Впоследствии я с особым вниманием и с большой для себя пользой прочел основные труды Ж. Годшо и быстро понял, как истории Французской революции повезло, что этот французский историк еврейского происхождения[502] выбрал именно ее. Происхождение, по признанию самого Ж. Годшо, сыграло решающую роль в окончательном определении его научных интересов. Лишившись материнской ласки в шестилетнем возрасте, Ж. Годшо много позже вспоминал об одном из эпизодов своего детства: в 1911 или 1912 г. в своем родном городе Люневилле, проходя в одном из парков мимо памятника аббату Грегуару, он спросил у матери, кто это? Мать ответила: человек, которому они, французские евреи, обязаны тем, кем они есть. Пятилетний ребенок, естественно, не мог осмыслить всю суть ответа, но позднее он узнал о деятельности аббата Грегуара, ратовавшего в 1791 г. в Учредительном собрании за предоставление проживавшим во Франции евреям полной свободы передвижения, равенства в гражданских правах с французами[503] и достигшего на этом неимоверно сложном пути блестящего успеха[504]. По признанию историка, после этого «откровения» он стал испытывать восхищение Французской революцией, что побудило его с самого начала своей учебы в высшем учебном заведении заинтересоваться ею и специализироваться на этом важном периоде истории Франции[505].

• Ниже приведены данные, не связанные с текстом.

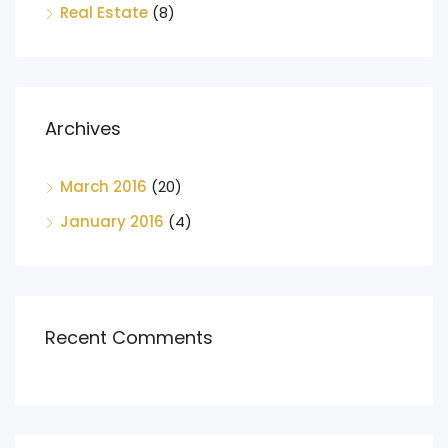
Real Estate
(8)
Archives
March 2016
(20)
January 2016
(4)
Recent Comments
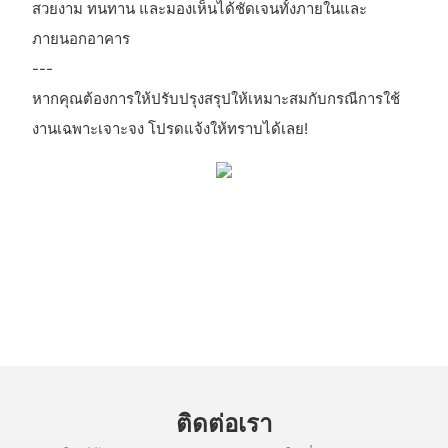
สวยงาม ทนทาน และมองเห็นได้ชัดเจนทั้งภายในและ
ภายนอกอาคาร
---
หากคุณต้องการให้ปรับปรุงสรุปให้เหมาะสมกับกรณีการใช้
งานเฉพาะเจาะจง โปรดแจ้งให้ทราบได้เลย!
ติดต่อเรา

С годами, по мере углубления в сложные перипетии французской историографии, интерес к этому именитому исследователю у меня возрос. Тому были разные причины. Прежде всего, я заметил, что Ж. Годшо был историком-архивистом, а это обстоятельство для меня имеет первостепенное значение: так меня воспитывали мои наставники еще в студенческие годы, а позднее на необходимости использования архивной документации для воссоздания полноценной картины исторических событий упорно настаивал и В.М. Далин. Уже первая серьезная монография Ж. Годшо о комиссарах Директории поразила меня обилием использованных первоисточников, извлеченных из архивов различных европейских стран (Германии, Швейцарии, Италии и др.), и скрупулезным их изучением.
Со временем я стал еще выше его ценить за колоссальные разносторонние знания, обширнейшую эрудицию (я всегда считал ее одним из основных достоинств историка), во многом способствовавшую расширению моей собственной. Особо хотелось бы подчеркнуть также ясность его языка. Блестящий стилист, Ж. Годшо, как никто из его французских коллег, умел выражать сложнейшие мысли доступным языком и зачастую в художественной форме. Ряд его глубоко научных книг, таких как «Взятие Бастилии», «Контрреволюция» или «Граф д’Антрэг», написаны столь живо и увлекательно, что почти не отличаются от остросюжетных художественных романов Ж. Санд, Э. Сю или А. Дюма-отца.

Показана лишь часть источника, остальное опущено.